Напрягая все силы, он кинулся к ним, пролез через щель и, отирая со лба выступивший холодный пот, обернулся посмотреть, что с Хромоногим. Он увидел, как тот медленно поднимается по лестнице, придерживая руками одежду с наполненной золотом пазухой. В этот момент произошло нечто страшное. Откуда-то сбоку, точно из прорвавшейся запруды, хлынула прямо на ступеньки лестницы гигантская масса воды. Хромоногий прижался к стенке, и в первый момент ему удалось удержаться против страшного потока. Он поднимался медленно, неуклюже, перегруженный набитым в одежду золотом.
— Беги! Беги! — закричал Белобрысик, испуганный смертельной опасностью, угрожавшей кладоискателю, и мигал ему фонариком.
Хромоногий увидел его, вероятно сообразил, что ему угрожает и, протянув руки, точно моля о помощи, заторопился. Но шаги его были так медленны, а вода так быстро прибывала…
Щель становилась всё уже. Даже если бы Хромоногий добрался сюда, он бы не смог пролезть в остававшееся ещё отверстие. В этот момент случилось непоправимое — Хромоногий был опрокинут массой воды и повалился на лестницу. Блеснули рассыпающиеся золотые монеты, но в тот же миг всё исчезло, увлекаемое со страшной силой в бездну.

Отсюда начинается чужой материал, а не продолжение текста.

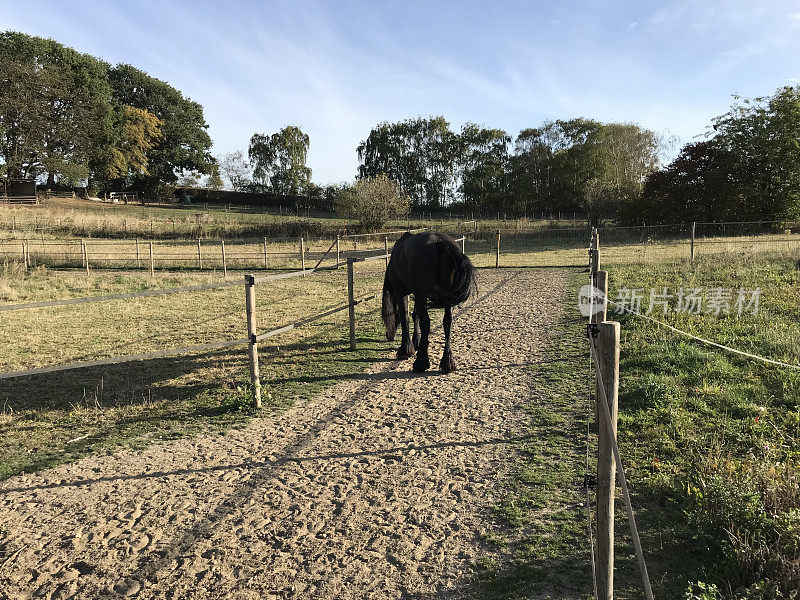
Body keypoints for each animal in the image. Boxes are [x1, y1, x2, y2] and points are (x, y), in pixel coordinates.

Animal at [382, 232, 476, 372]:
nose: (389, 335)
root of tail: (440, 242)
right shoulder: (418, 295)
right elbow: (415, 315)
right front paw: (416, 342)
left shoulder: (401, 293)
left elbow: (405, 318)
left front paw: (406, 350)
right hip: (446, 298)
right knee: (448, 322)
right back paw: (448, 363)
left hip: (422, 294)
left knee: (426, 322)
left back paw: (421, 363)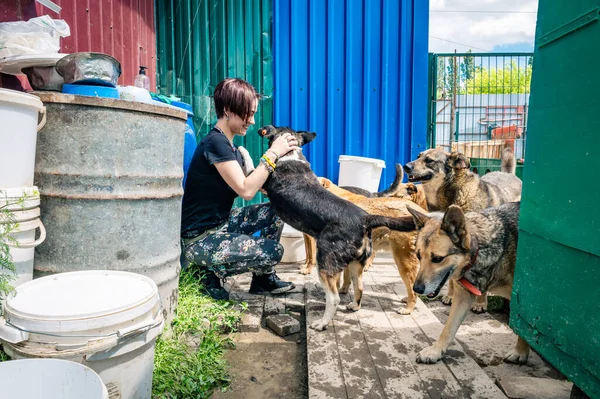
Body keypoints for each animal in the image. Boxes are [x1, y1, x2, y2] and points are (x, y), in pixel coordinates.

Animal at [302, 178, 428, 316]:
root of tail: (424, 215)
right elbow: (347, 278)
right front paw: (344, 290)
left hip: (403, 260)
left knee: (412, 288)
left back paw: (408, 308)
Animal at [404, 148, 520, 314]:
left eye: (429, 160)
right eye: (418, 156)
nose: (406, 166)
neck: (450, 197)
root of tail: (508, 174)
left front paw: (480, 303)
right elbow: (451, 277)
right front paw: (450, 296)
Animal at [406, 203, 528, 366]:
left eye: (438, 259)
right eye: (418, 256)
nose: (416, 289)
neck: (480, 249)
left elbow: (525, 327)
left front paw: (520, 352)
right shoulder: (462, 297)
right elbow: (448, 328)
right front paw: (435, 351)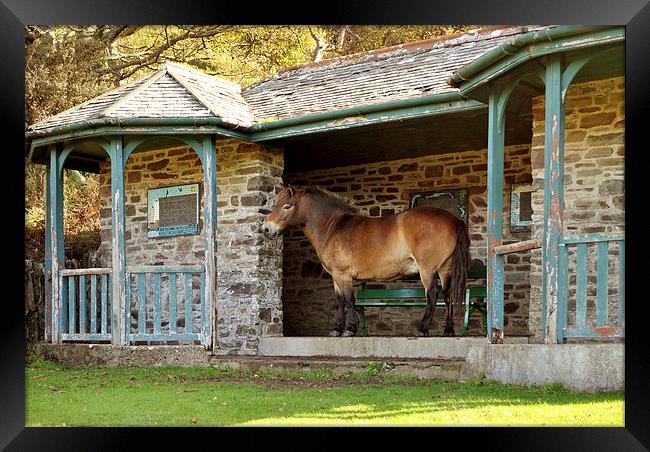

Белобрысик зажмурился от ужаса, а когда снова открыл глаза, перед ним была плотная масса скал. В ней не было заметно никакого отверстия, никакой щели и шум стихии слышался гораздо слабее. Как будто всё происшедшее было кошмарным сном.
Впервые перед Белобрысиком встал страшный призрак смерти и насмешливо и снисходительно глядел ему в глаза. Он ужаснулся, обернулся к стене, упёрся лбом в холодный камень и забарабанил кулаками в бесстрастную скалу, испуганно крича: «Па-а-авлик!»
Он так растерялся, что выронил фонарик, который упал на пол, разбился и погас…
Наступила тишина. Можно было только предполагать, что несчастный испуганный мальчик ощупывает дрожащими пальцами грязную землю, ища свой сломанный фонарик; можно было представить себе трагическое выражение его лица в эти минуты отчаяния.
29
Ultima multis[19]
Профессор Мартинов прохаживался, взволнованный, потрясённый случившимся, по тесной богомильской келье. «Каменная тула» с рукописью в ней подпрыгивала на месте от ударов, потрясавших всё подземелье. Теперь никто уже на неё не смотрел. Кипящий в подземелье ад завладел умами и чувствами всех.
Павлик и Элка молчали, прижавшись друг к дружке в одном углу, а Медведь в другом, против них. Он время от времени крестился и отплёвывался, отгоняя таким образом, согласно старинному поверью, злые силы.
Вдруг Павлик стал пристально вглядываться в одну точку на стене и пошёл к ней, словно подкрадываясь, чтобы что-то схватить. Все следили за его движениями. Профессор Мартинов, испугавшись за него, приблизился, погладил его по голове и положил ему на плечо руку.
— Держись смелей, мой мальчик! — сказал он громко, чтобы его ободрить. Павлик продолжал идти к стене крадущимися шагами, точно не слышал его, подошёл к ней вплотную и почти уткнулся в неё носом. Только теперь все увидели в стене узкую трещину. Затем Павлик снова отошёл на средину комнаты и пристально всматриваясь в стену, казалось, старался уловить что-то едва заметное в тонкой линии трещины.